Tension inhabituelle sur le plateau de "28 minutes" sur Arte. Pour son débat du jour, Elisabeth Quin recevait les essayistes Rokhaya Diallo et Pascal Bruckner, invités à livrer leur point de vue diamétralement opposé sur la question de l'homme blanc, avec cette question : "L'homme blanc est-il forcément coupable ?". Malgré quelques crispations, les deux invités ont pu s'exprimer sans s'interrompre. Jusqu'à ce que le débat ne bascule à la faveur d'une accusation de Pascal Bruckner. "Votre statut de femme, musulmane et noire, vous rend privilégiée, ça vous permet de dire un certain nombre de choses", a lancé ce dernier à son interlocutrice.
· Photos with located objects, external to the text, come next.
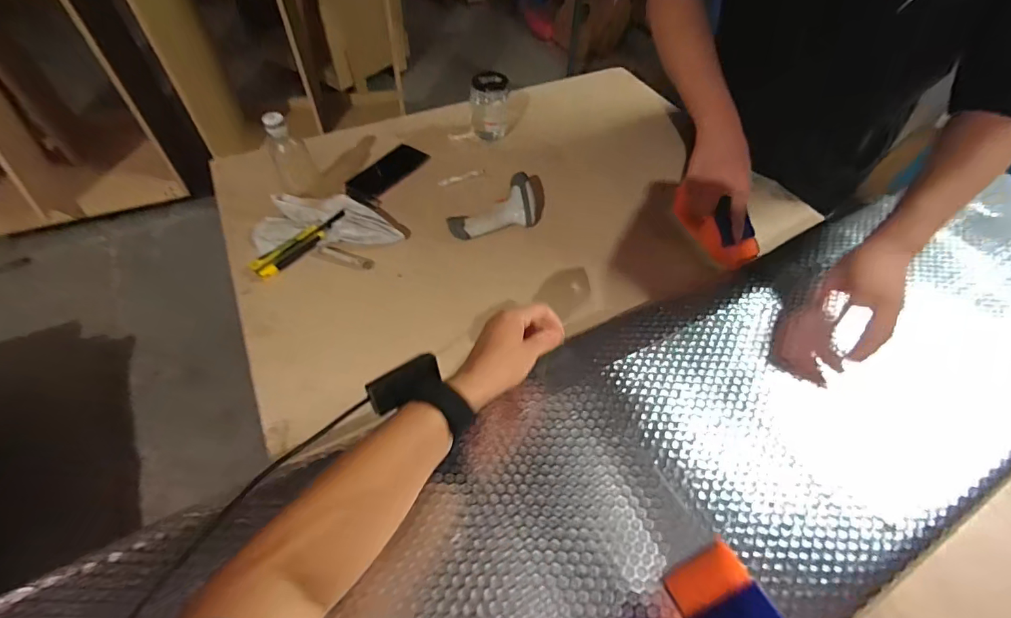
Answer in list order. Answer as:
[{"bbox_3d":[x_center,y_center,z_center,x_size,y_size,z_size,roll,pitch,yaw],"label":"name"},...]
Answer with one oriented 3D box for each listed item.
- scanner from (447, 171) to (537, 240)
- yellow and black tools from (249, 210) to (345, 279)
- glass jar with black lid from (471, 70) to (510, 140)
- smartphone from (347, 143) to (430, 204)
[{"bbox_3d":[-0.020,-0.165,0.781,0.158,0.055,0.087,-27,58,-3],"label":"scanner"},{"bbox_3d":[-0.334,-0.109,0.735,0.036,0.022,0.169,37,61,22],"label":"yellow and black tools"},{"bbox_3d":[-0.033,-0.409,0.912,0.078,0.125,0.062,1,54,-2],"label":"glass jar with black lid"},{"bbox_3d":[-0.234,-0.266,0.872,0.076,0.015,0.188,27,57,16],"label":"smartphone"}]

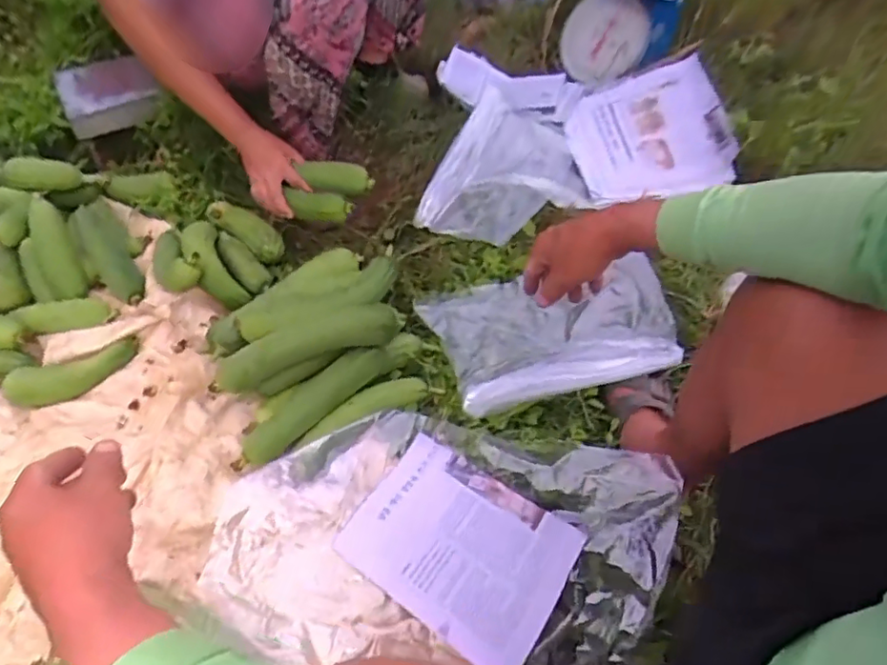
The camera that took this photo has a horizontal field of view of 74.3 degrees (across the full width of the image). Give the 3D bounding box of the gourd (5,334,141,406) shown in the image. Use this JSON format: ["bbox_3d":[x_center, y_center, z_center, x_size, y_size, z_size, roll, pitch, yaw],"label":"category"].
[{"bbox_3d":[-0.543,0.059,0.862,0.182,0.046,0.057,-28,63,-17],"label":"gourd"}]

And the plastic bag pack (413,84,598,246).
[{"bbox_3d":[0.135,-0.293,1.085,0.269,0.074,0.364,18,60,9],"label":"plastic bag pack"}]

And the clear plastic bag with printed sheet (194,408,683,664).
[{"bbox_3d":[-0.014,0.247,0.738,0.572,0.104,0.307,3,59,1],"label":"clear plastic bag with printed sheet"}]

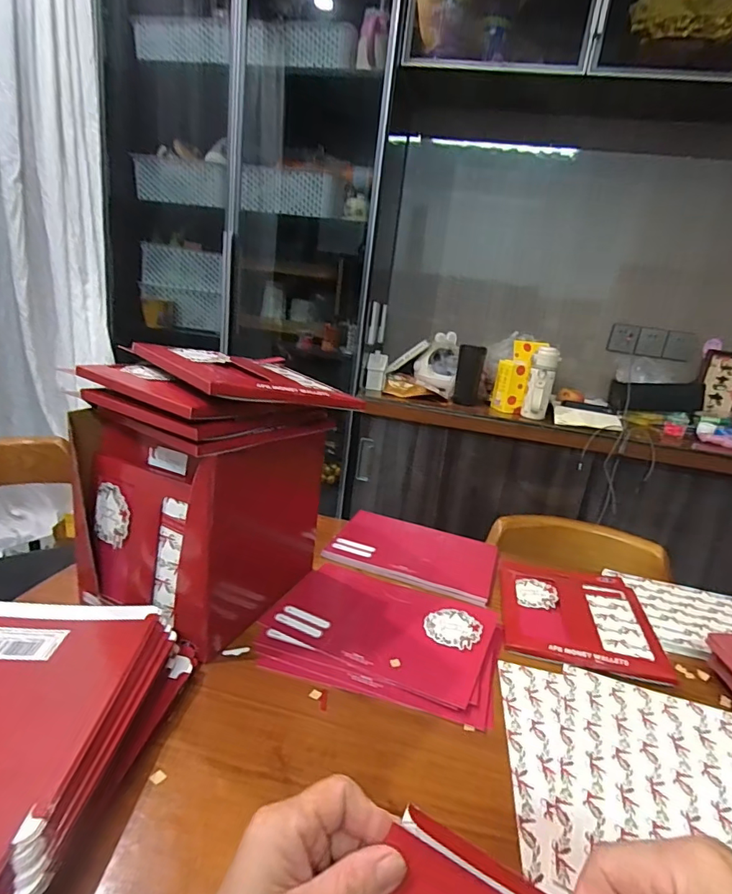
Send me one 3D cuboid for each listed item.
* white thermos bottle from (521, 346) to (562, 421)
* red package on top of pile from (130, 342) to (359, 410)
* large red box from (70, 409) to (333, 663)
[{"bbox_3d":[0.520,-0.188,1.418,0.076,0.200,0.078,12,19,15],"label":"white thermos bottle"},{"bbox_3d":[-0.131,-0.084,0.548,0.202,0.020,0.183,1,20,-44],"label":"red package on top of pile"},{"bbox_3d":[-0.205,0.082,0.639,0.212,0.253,0.248,15,19,22],"label":"large red box"}]

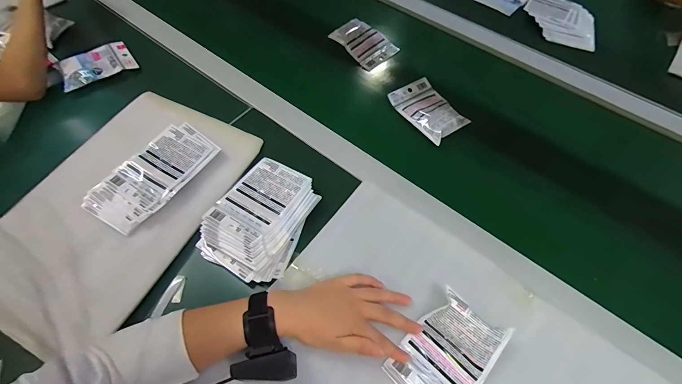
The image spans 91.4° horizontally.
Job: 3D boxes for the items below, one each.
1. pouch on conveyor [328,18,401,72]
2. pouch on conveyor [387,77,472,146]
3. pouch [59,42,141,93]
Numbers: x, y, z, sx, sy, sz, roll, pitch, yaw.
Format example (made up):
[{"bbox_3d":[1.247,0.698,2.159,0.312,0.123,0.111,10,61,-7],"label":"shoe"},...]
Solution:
[{"bbox_3d":[0.050,-0.324,0.725,0.123,0.032,0.096,38,67,19],"label":"pouch on conveyor"},{"bbox_3d":[0.162,-0.157,0.619,0.092,0.019,0.134,-34,66,-18],"label":"pouch on conveyor"},{"bbox_3d":[-0.475,-0.249,0.647,0.130,0.025,0.078,-32,73,-25],"label":"pouch"}]

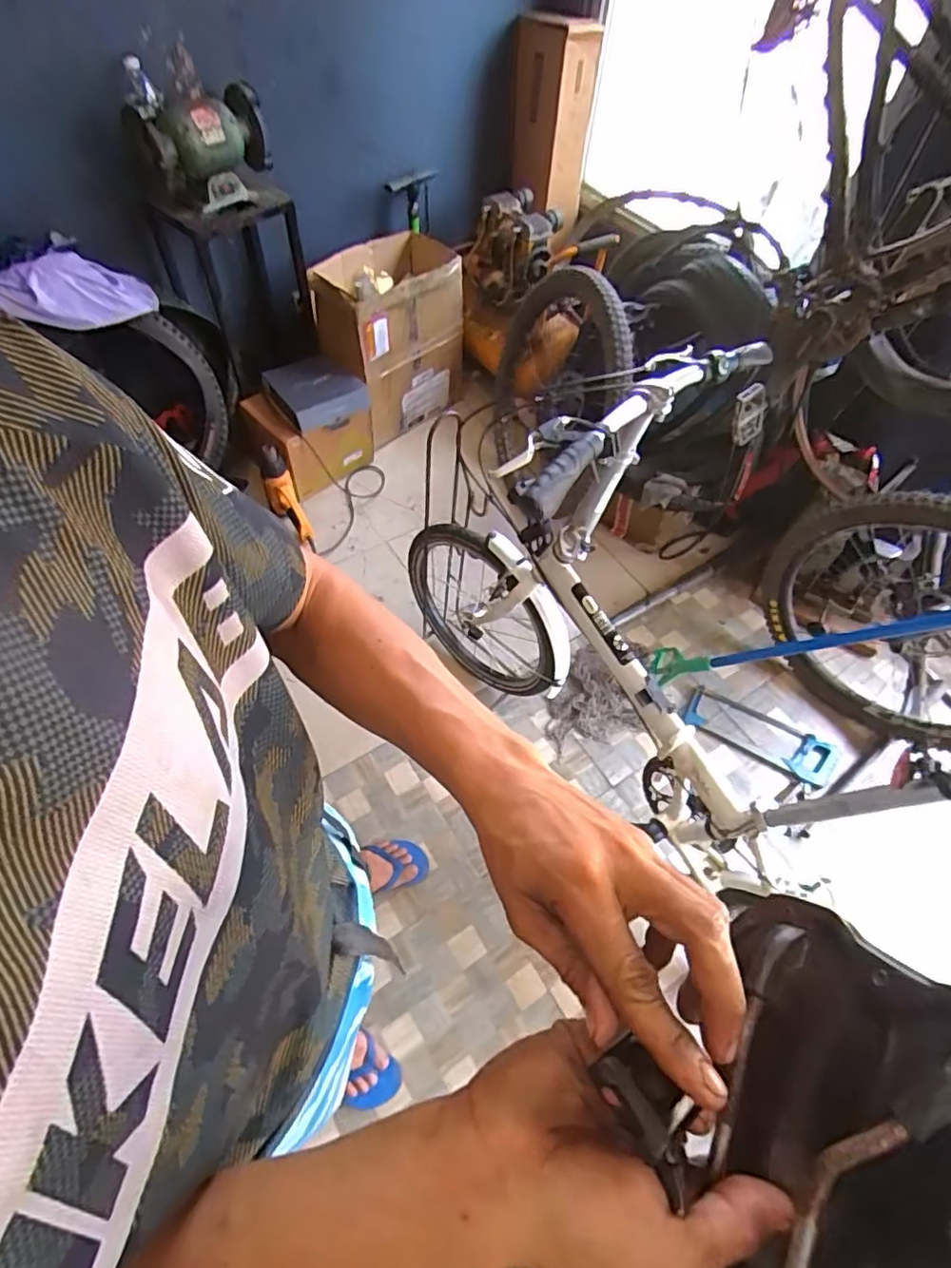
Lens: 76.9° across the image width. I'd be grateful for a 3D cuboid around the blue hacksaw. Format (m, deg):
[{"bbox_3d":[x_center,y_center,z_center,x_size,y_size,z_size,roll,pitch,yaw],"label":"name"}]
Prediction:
[{"bbox_3d":[0.740,0.266,1.563,0.374,0.033,0.131,27,60,14],"label":"blue hacksaw"}]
Et de faire référence à "Charlie Hebdo", journal satirique contre lequel Rokhaya Diallo, militante et fondatrice de l'association Les Indivisibles, a co-signé une pétition en 2011, au lendemain de l'incendie qui avait visé ses locaux. Une pétition "contre le soutien à 'Charlie Hebdo'", dans laquelle on pouvait notamment lire : "il n'y a pas lieu de s'apitoyer sur les journalistes de 'Charlie Hebdo' (...). Le buzz médiatique et l'islamophobie ambiante assureront certainement à l'hebdomadaire, au moins ponctuellement, des ventes décuplées, comme cela s'est produit à l'occasion de la première 'affaire des caricatures'".
"Je pense à ce que vous avez dit sur 'Charlie Hebdo' et qui a entraîné, avec d'autres, la mort des 12 de 'Charlie'", a ainsi estimé Pascal Bruckner face à Rokhaya Diallo. Une phrase qui a heurté la militante. "Aucun de mes textes n'a entraîné la mort de quiconque et je ne vous laisserai pas m'accuser de quoi que ce soit. C'est scandaleux ce que vous dites et c'est totalement irrespectueux", a estimé la jeune femme.
Et alors que l'essayiste l'accusait d'avoir "poussé à la haine contre 'Charlie Hebdo'" et même "armé le bras des tueurs", la fondatrice des Indivisibles a rétorqué qu'elle avait "usé de (sa) liberté d'expression". "Je n'ai absolument aucune responsabilité dans aucun attentat terroriste. (...) Je trouve ça très grave ce que vous faites, c'est vous qui incitez à la haine", a-t-elle rétorqué. "Je n'incite pas à la haine, je vous mets en face de vos paroles. Et ces paroles ont entraîné des meurtres", s'est défendu Pascal Bruckner, avant que l'équipe de "28 minutes" ne passe à un autre sujet. puremedias.com vous propose de revoir cette séquence.
Invité ce matin sur France Inter, Pascal Bruckner est revenu sur cet incident. "J'ai déjà eu un problème juridique pour avoir dit la même chose en 2015 à propos des Indigènes de la République, pointant leur complicité idéologique. Là, j'ai simplement rappelé à Rokhaya Diallo ses engagements politiques, au sein de l'islam politique, et combien elle critiquait 'Charlie Hebdo' en les traitant d'islamophobes, de racistes. Et je ne suis pas le seul à le dire : toute l'équipe de 'Charlie', à commencer par son avocat Richard Malka, ne cesse de le répéter", s'est défendu l'homme.
De son côté, Rokhaya Diallo a relaté sur Twitter son échange avec Pascal Bruckner à la sortie du plateau de "28 minutes" : "Je lui ai dit combien il était vil et ses méthodes méprisables (à son image). Il m'a répété en boucle qu'il me connaissait et savait combien je nourrissais la 'haine des blancs'", a-t-elle écrit.
Ironie de l'histoire, c'est pour des propos déjà prononcés dans "28 minutes" en 2015 que Pascal Bruckner avait été attaqué pour diffamation par les associations Les Indivisibles et Les Indigènes de la République. Il avait estimé que ces deux structures avaient "justifié idéologiquement la mort des journalistes de 'Charlie Hebdo'" par leurs propos passés. Au final, Pascal Bruckner avait été relaxé et les deux associations, déboutées.